I have a dictionary with values as lists of text values. (ID : [text values]) Below is an excerpt.
data_dictionary = {
52384: ['text2015', 'webnet'],
18720: ['datascience', 'bigdata', 'links'],
82465: ['biological', 'biomedics', 'datamining', 'datamodel', 'semantics'],
73120: ['links', 'scientometrics'],
22276: ['text2015', 'webnet'],
97376: ['text2015', 'webnet'],
43424: ['biological', 'biomedics', 'datamining', 'datamodel', 'semantics'],
23297: ['links', 'scientometrics'],
45233: ['webnet', 'conference', 'links']
}
I created a default dictionary to show the text values that are unique and their lists of unique keys.
dd = defaultdict(list)
for k, v in dictionary_name.items():
dd[tuple(v)].append(k)
Which gave the resulting list of unique IDs and their text values:
{('text2015', 'webnet'): [52384, 22276, 97376], ('datascience', 'bigdata', 'links'): [18720], ('biological', 'biomedics', 'datamining', 'datamodel', 'semantics'): [82465, 43424], ('links', 'scientometrics'): [73120, 23297]}
)
Each of these keys has a sum which I extract from the sum_dictionary.

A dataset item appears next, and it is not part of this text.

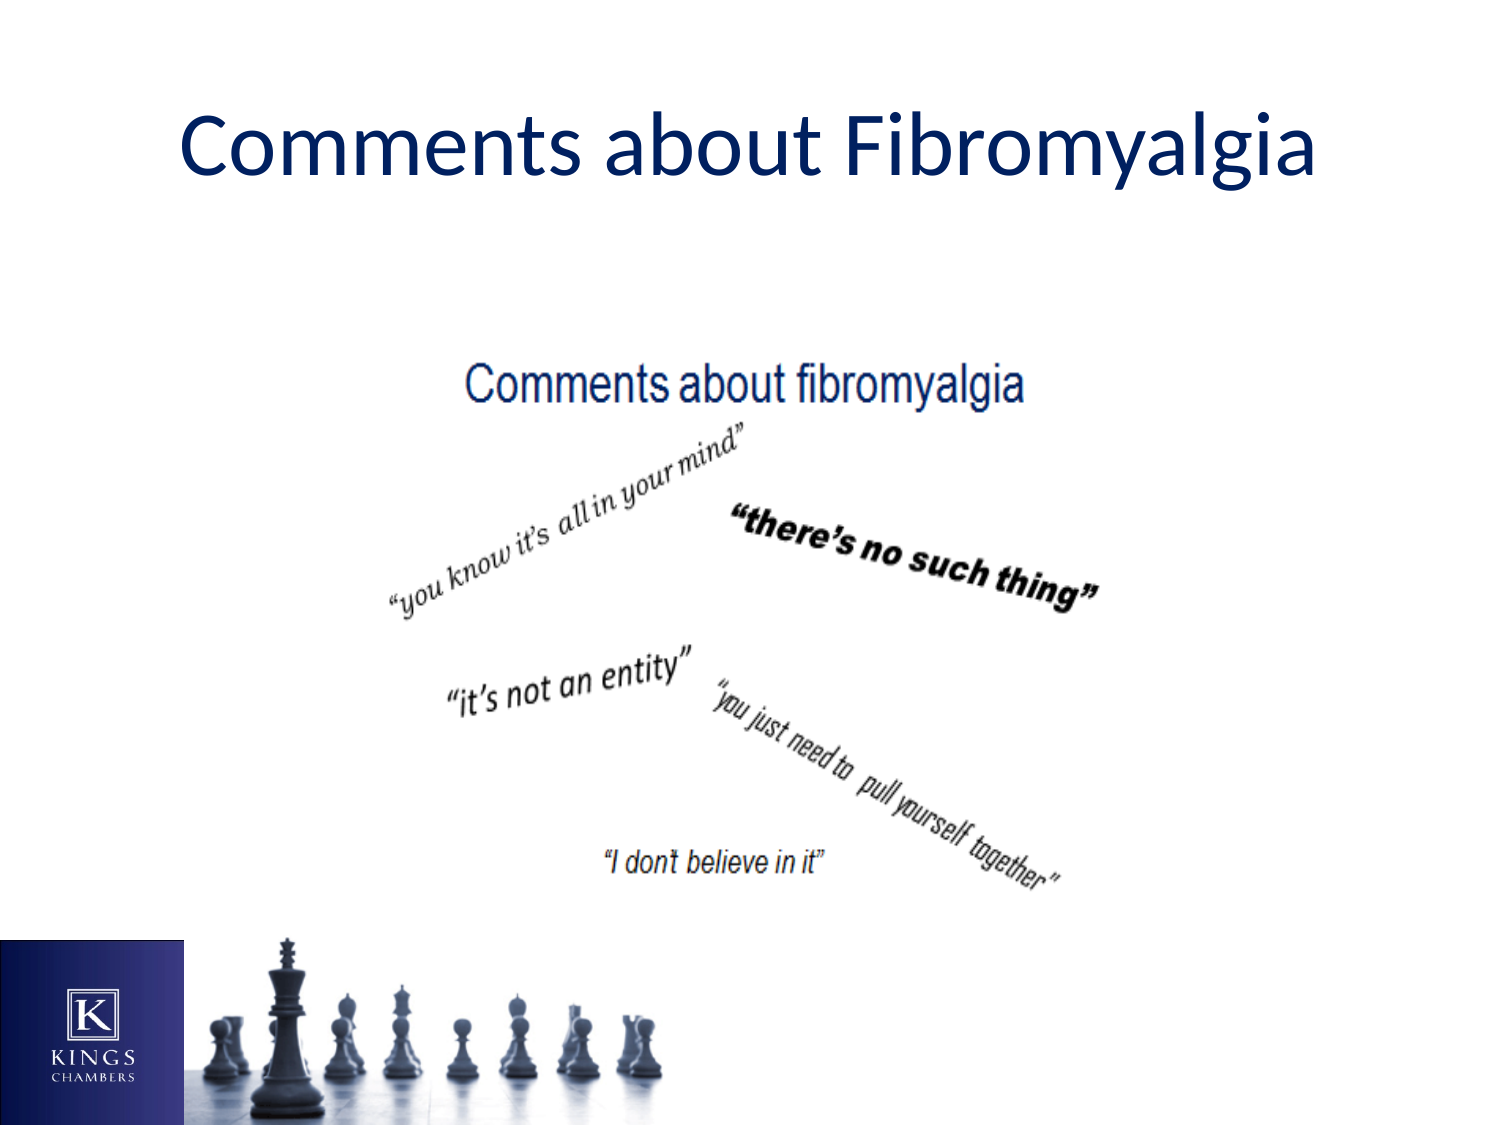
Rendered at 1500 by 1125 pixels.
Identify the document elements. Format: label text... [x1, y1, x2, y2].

def extract_sum(key_id, sum_dictionary):
for k,v in sum_dictionary.items():
if key_id == k:
k_sum = v
return k_sum
The extracted sum dictionary can be found here.
sum_dict = { 52384:1444856137000,18720:1444859841000, 82465:1444856, 22276:1674856137000, 97376:1812856137000,43424:5183856,23297:1614481000, 45233:1276781300}
I want to output files that have one or more similar text values including if one value has more or less of the shared text values. And to get a result that is in the form of:
ID_1 ; ID_2 ; Sum_for_ID_1 ; Sum_for_ID_2 ; [one or more shared text values between ID_1 and ID_2]
where Sum_for_ID_1 < Sum_for_ID_2
45233 ; 52384 ; 1276781300 ; 1444856137000 ; ['webnet']
52384 ; 97376 ; 1444856137000 ; 1812856137000 ; ['text2015', 'webnet']
18720 ; 18720 ; 1444859841000 ; 1444859841000 ; ['datascience','bigdata', 'links']
73120 ; 23297 ; 144481000 ; 1614481000 ; ['links', 'scientometrics']
(per line)
I tried using itertools to find all combinations of all the words in the dictionary values but the iterations take too much time to work out.
I thought about running a set method over the keys as well to find similar values. Any ideas would really help.